Rudy's Stump Speech
Here is the reference text of what First Selectman Rudy Marconi is saying as he travels the state seeking to build support for his exploratory campaign for governor.
Thanks for inviting me today.
I was born and raised in Ridgefield when it was a small, working-class town. My dad was a laborer; my mom cleaned houses. I was first in my family to go off to college, in Boston, then into business. But I came back to my Connecticut hometown.
My town was growing, and I wanted a say in its future. I was elected to Planning and Zoning, then Board of Selectmen, then to the top spot. I've been elected Democratic first selectman five times in a heavily Republican town.
That's partly because my approach is collaboration. Not only with the other party, but also with other municipalities. I've been involved in many state and regional issues.
Why am I here? Simple: I want to stand up for our cities and towns against the dysfunctional state government in Hartford.
A quick story: a while back, I read in the press that the state was awarding Ridgefield a $200,000 grant to add some frills to our ballfield. We never asked for the money. I can't get the support I need for schools and economic development to save jobs, but the state was issuing bonds—borrowing money—for an unnecessary recreational project in this economy. I told them, "No thanks."
This is typical of what my fellow mayors and first selectmen face every day. We work where the rubber meets the road. Our hometowns are about schools, and businesses, and jobs and quality of life. Our state government is about political games and finger pointing. They refuse to live up to their responsibilities. They are killing our hometowns, and that has to stop.

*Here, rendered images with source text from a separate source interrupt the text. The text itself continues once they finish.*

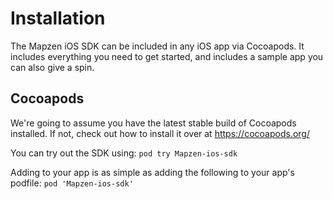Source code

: # Installation

The Mapzen iOS SDK can be included in any iOS app via Cocoapods. It includes everything you need to get started, and includes a sample app you can also give a spin.

## Cocoapods

We're going to assume you have the latest stable build of Cocoapods installed. If not, check out how to install it over at https://cocoapods.org/

You can try out the SDK using:
`pod try Mapzen-ios-sdk`

Adding to your app is as simple as adding the following to your app's podfile:
`pod 'Mapzen-ios-sdk'`
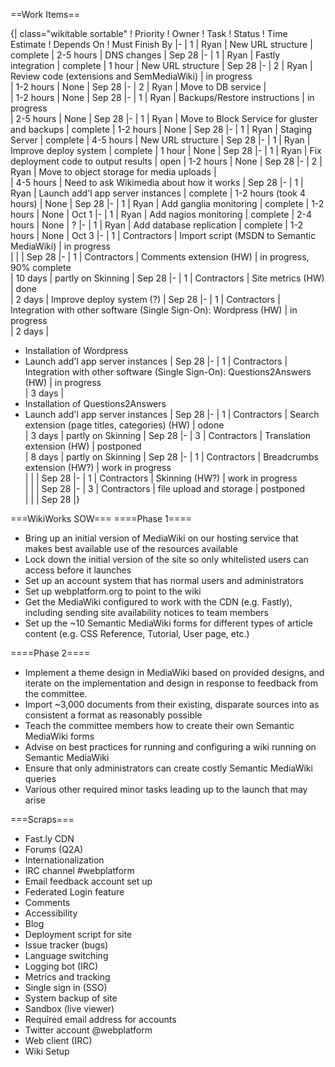 ==Work Items==

{| class="wikitable sortable"
! Priority
! Owner
! Task
! Status
! Time Estimate
! Depends On
! Must Finish By
|-
| 1
| Ryan
| New URL structure
| complete
| 2-5 hours
| DNS changes
| Sep 28
|-
| 1
| Ryan
| Fastly integration
| complete
| 1 hour
| New URL structure
| Sep 28
|-
| 2
| Ryan
| Review code (extensions and SemMediaWiki)
|  in progress                                      
| 1-2 hours
| None
| Sep 28
|-
| 2
| Ryan
| Move to DB service
|                                        
| 1-2 hours
| None
| Sep 28
|-
| 1
| Ryan
| Backups/Restore instructions
| in progress                                
| 2-5 hours
| None
| Sep 28
|-
| 1
| Ryan
| Move to Block Service for gluster and backups
| complete
| 1-2 hours
| None
| Sep 28
|-
| 1
| Ryan
| Staging Server
| complete
| 4-5 hours
| New URL structure
| Sep 28
|-
| 1
| Ryan
| Improve deploy system
| complete
| 1 hour
| None
| Sep 28
|-
| 1
| Ryan
| Fix deployment code to output results
| open
| 1-2 hours
| None
| Sep 28
|-
| 2
| Ryan
| Move to object storage for media uploads
|                                        
| 4-5 hours
| Need to ask Wikimedia about how it works
| Sep 28
|-
| 1
| Ryan
| Launch add'l app server instances
| complete
| 1-2 hours (took 4 hours)
| None
| Sep 28
|-
| 1
| Ryan
| Add ganglia monitoring
| complete
| 1-2 hours
| None
| Oct 1
|-
| 1
| Ryan
| Add nagios monitoring
| complete
| 2-4 hours
| None
| ?
|-
| 1
| Ryan
| Add database replication
| complete
| 1-2 hours
| None
| Oct 3
|-
| 1
| Contractors
| Import script (MSDN to Semantic MediaWiki)
| in progress                                       
| 
| 
| Sep 28
|-
| 1
| Contractors
| Comments extension (HW)
| in progress, 90% complete                                       
| 10 days
| partly on Skinning
| Sep 28
|-
| 1
| Contractors
| Site metrics (HW)
| done                                       
| 2 days
| Improve deploy system (?)
| Sep 28
|-
| 1
| Contractors
| Integration with other software (Single Sign-On): Wordpress (HW)
| in progress                                     
| 2 days
| 
* Installation of Wordpress
* Launch add'l app server instances 
| Sep 28
|-
| 1
| Contractors
| Integration with other software (Single Sign-On): Questions2Answers (HW)
| in progress                                   
| 3 days
| 
* Installation of Questions2Answers
* Launch add'l app server instances 
| Sep 28
|-
| 1
| Contractors
| Search extension (page titles, categories) (HW)
| odone                                       
| 3 days
| partly on Skinning
| Sep 28
|-
| 3
| Contractors
| Translation extension (HW)
| postponed                                       
| 8 days
| partly on Skinning
| Sep 28
|-
| 1
| Contractors
| Breadcrumbs extension (HW?)
| work in progress                                       
| 
| 
| Sep 28
|-
| 1
| Contractors
| Skinning (HW?)
| work in progress                                       
| 
| 
| Sep 28
|-
| 3
| Contractors
| file upload and storage
| postponed                                   
| 
| 
| Sep 28
|}




===WikiWorks SOW===
====Phase 1====
* Bring up an initial version of MediaWiki on our hosting service that makes best available use of the resources available
* Lock down the initial version of the site so only whitelisted users can access before it launches
* Set up an account system that has normal users and administrators
* Set up webplatform.org to point to the wiki
* Get the MediaWiki configured to work with the CDN (e.g. Fastly), including sending site availability notices to team members
* Set up the ~10 Semantic MediaWiki forms for different types of article content (e.g. CSS Reference, Tutorial, User page, etc.)

====Phase 2====
* Implement a theme design in MediaWiki based on provided designs, and iterate on the implementation and design in response to feedback from the committee.
* Import ~3,000 documents from their existing, disparate sources into as consistent a format as reasonably possible
* Teach the committee members how to create their own Semantic MediaWiki forms
* Advise on best practices for running and configuring a wiki running on Semantic MediaWiki
* Ensure that only administrators can create costly Semantic MediaWiki queries
* Various other required minor tasks leading up to the launch that may arise

===Scraps===
* Fast.ly CDN
* Forums (Q2A)
* Internationalization
* IRC channel #webplatform
* Email feedback account set up
* Federated Login feature
* Comments
* Accessibility
* Blog
* Deployment script for site
* Issue tracker (bugs)
* Language switching
* Logging bot (IRC)
* Metrics and tracking
* Single sign in (SSO)
* System backup of site
* Sandbox (live viewer)
* Required email address for accounts
* Twitter account @webplatform
* Web client (IRC)
* Wiki Setup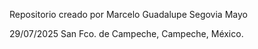 Repositorio creado por Marcelo Guadalupe Segovia Mayo

29/07/2025
San Fco. de Campeche, Campeche, México.
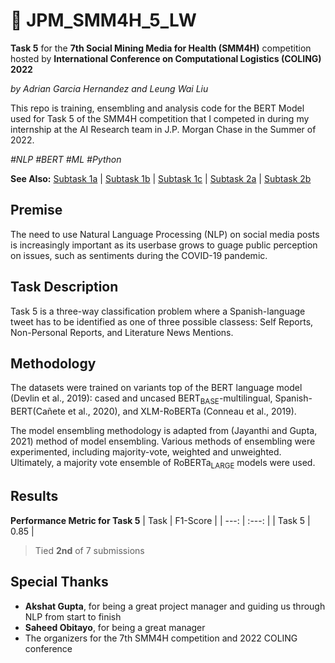 # 🐤 JPM_SMM4H_5_LW

**Task 5** for the **7th Social Mining Media for Health (SMM4H)** competition hosted by **International Conference on Computational Logistics (COLING) 2022**

_by Adrian Garcia Hernandez and Leung Wai Liu_

This repo is training, ensembling and analysis code for the BERT Model used for Task 5 of the SMM4H competition that I competed in during my internship at the AI Research team in J.P. Morgan Chase in the Summer of 2022. 

_\#NLP \#BERT \#ML \#Python_

**See Also:** [Subtask 1a](https://github.com/leungwai/JPM_SMM4H_1a_LW) | [Subtask 1b](https://github.com/leungwai/JPM_SMM4H_1b_LW) | [Subtask 1c](https://github.com/leungwai/JPM_SMM4H_1c_LW) | [Subtask 2a](https://github.com/leungwai/JPM_SMM4H_2a_LW) | [Subtask 2b](https://github.com/leungwai/JPM_SMM4H_2b_LW) 

## Premise
The need to use Natural Language Processing \(NLP\) on social media posts is increasingly important as its userbase grows to guage public perception on issues, such as sentiments during the COVID-19 pandemic. 

## Task Description
Task 5 is a three-way classification problem where a Spanish-language tweet has to be identified as one of three possible classess: Self Reports, Non-Personal Reports, and Literature News Mentions. 

## Methodology
The datasets were trained on variants top of the BERT language model \(Devlin et al., 2019\): cased and uncased BERT<sub>BASE</sub>-multilingual, Spanish-BERT(Cañete et al., 2020), and XLM-RoBERTa (Conneau et al., 2019).

The model ensembling methodology is adapted from \(Jayanthi and Gupta, 2021\) method of model ensembling. Various methods of ensembling were experimented, including majority-vote, weighted and unweighted. Ultimately, a majority vote ensemble of RoBERTa<sub>LARGE</sub> models were used. 

## Results 
**Performance Metric for Task 5**
| Task | F1-Score |
| ---: | :---: |
| Task 5 | 0.85 | 

> Tied **2nd** of 7 submissions

## Special Thanks
- **Akshat Gupta**, for being a great project manager and guiding us through NLP from start to finish
- **Saheed Obitayo**, for being a great manager
- The organizers for the 7th SMM4H competition and 2022 COLING conference
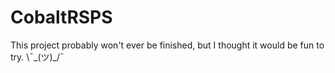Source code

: # CobaltRSPS

This project probably won't ever be finished, but I thought it would be fun to try. \¯\_(ツ)_/¯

I have a vision of a Connecticut where the state serves our cities and towns, not the other way around.
How do we get there? My three priorities are economic development—that is, jobs—education and transportation.
But they are not three separate priorities. They're completely interwoven. For example, take economic development. Companies want to locate where there is an educated, skilled workforce. That's education. They want their employees to be able to get to and from work easily so they can be productive. That's transportation. All interwoven. That's how we create jobs.
That's not how our state works. Instead of working together, our agencies are in old-fashioned 1960s-style silos. They don't work together. They fight. On a major state highway project near my home, one state department actually fined another department hundreds of thousands of dollars. It's so typical.
I see a new kind of collaboration. At the state level, I would require departments and agencies to work together on integrated teams. Do you know Connecticut doesn't have a cabinet? If I ran the state, it would.
I would also make it easy for cities and towns to work together. Today the state forces them to compete. I would work to promote regional collaboration across party lines, saving money and getting more done.
Most of all, I would take action. As a chief elected official, I have to be a person of action. I can't dawdle and play political games. I'm proud of what I've done in my town and region and across the state. Ridgefield is regularly chosen as Connecticut's number one town.
The state studies things to death. They create studies, then study the studies, like they've been doing with the Danbury rail line.
And they create plans. We have mountains of them, most recently a 500-page economic strategic plan. It has a 50-page wish list of programs and projects—but no ideas for getting them done or paying for them. We don't need a plan. We need a plan of action!
When I travel across the state, most people tell me no one else is talking about the issues this way. No one is talking about standing up for our cities and towns. Someone even said to me, "Rudy, you're never going to make it." Why? "Because you're making too much sense." But I know I can win, because I know people are tired of political games and lack of leadership.
Connecticut is blessed with natural beauty, great educational institutions, an ideal location and hardworking people. We are a state with a great history and great promise. But the state of Connecticut can't work when our leaders are in a state of denial—which, as Mark Twain said, ain't just a river in Egypt.
I am standing up for our cities and towns so we can keep and create jobs—so Connecticut is a place where families prosper, where companies want to do business and where young people want to build their future. That's why I'm asking you to stand up for me.